De Ciels en Ciel…

De Ciels en Ciel…

 

Ce Ciel de la nuit des temps, clair, brouillé ou étoilé est devenu, lentement, au fil des années, mon inspiration permanente, incessante et obsessionnelle.

Chaque jour au dessus de nos têtes, il nous parle, nous stimule, il est notre loi sur terre …tantôt ténébreux, tantôt gai, je suis son petit caméléon, d’inspiration picturale bouffonne, il inspire mes humeurs, mes tourments, ma rage ou mon bonheur … Il est le reflet de mon existence, et plus encore devient imperceptiblement ma joie de vivre.
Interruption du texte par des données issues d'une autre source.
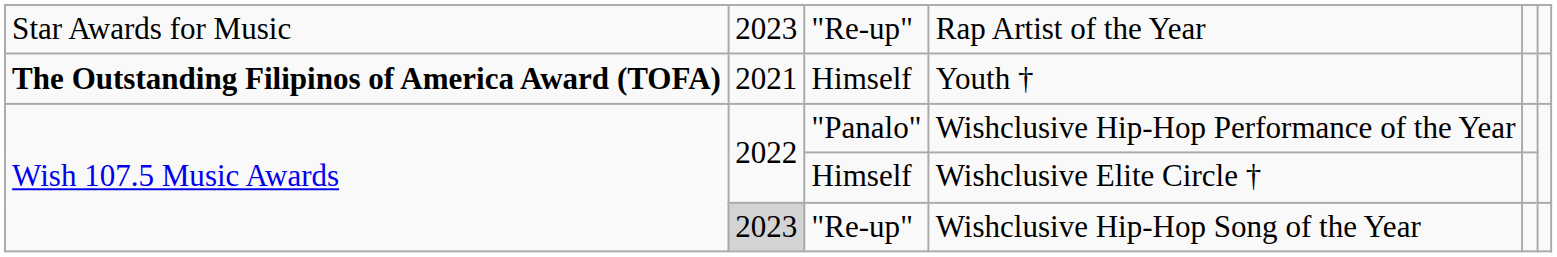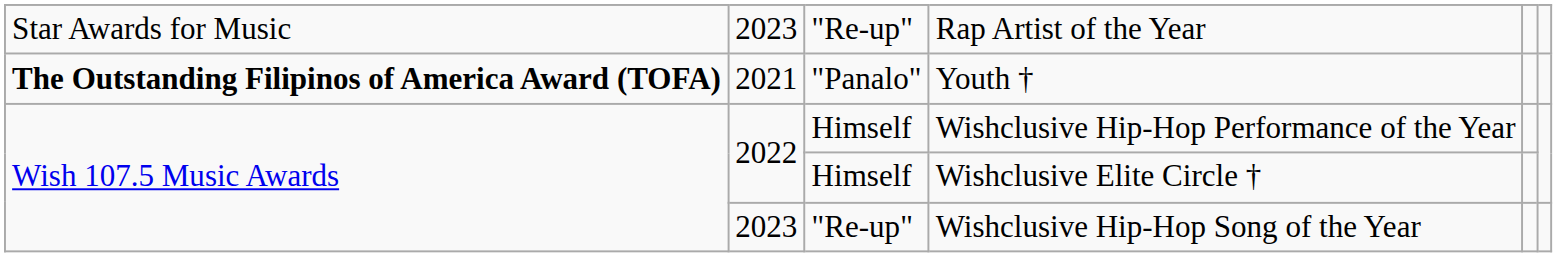Youth † | column 3: Himself -> "Panalo"
Wishclusive Hip-Hop Performance of the Year | column 3: "Panalo" -> Himself
Wishclusive Hip-Hop Song of the Year | column 2: lightgrey background -> no background
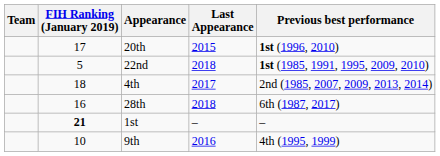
Je ne peux tel Sénèque vivre dans mon tonneau, il me faut lire à ciel ouvert le roman de la vie qui nous entoure. Le globe est mon tonneau, mon tombeau, j’en suis une poussière éphémère et le ciel est là chaque jour pour me rappeler la grandeur et la misère de mon existence. Le vent est la chimère du ciel, sa muse qui en pourfend le cœur, modèle avec jubilation les formes des nuages en quête d’une perfection dans une sorte de permanence aléatoire et d’équilibre inné. Le vent  cisèle les contours des nuages avec son tempérament, volage ; il les pétrie , légers , baroques ou lourds , sombres et parfois apocalyptiques … Il souffle à son gré et donne l’air de bien s’amuser et de nous rappeler que les muses sont complexes et parfois absolues , voire dangereuses et mortelles…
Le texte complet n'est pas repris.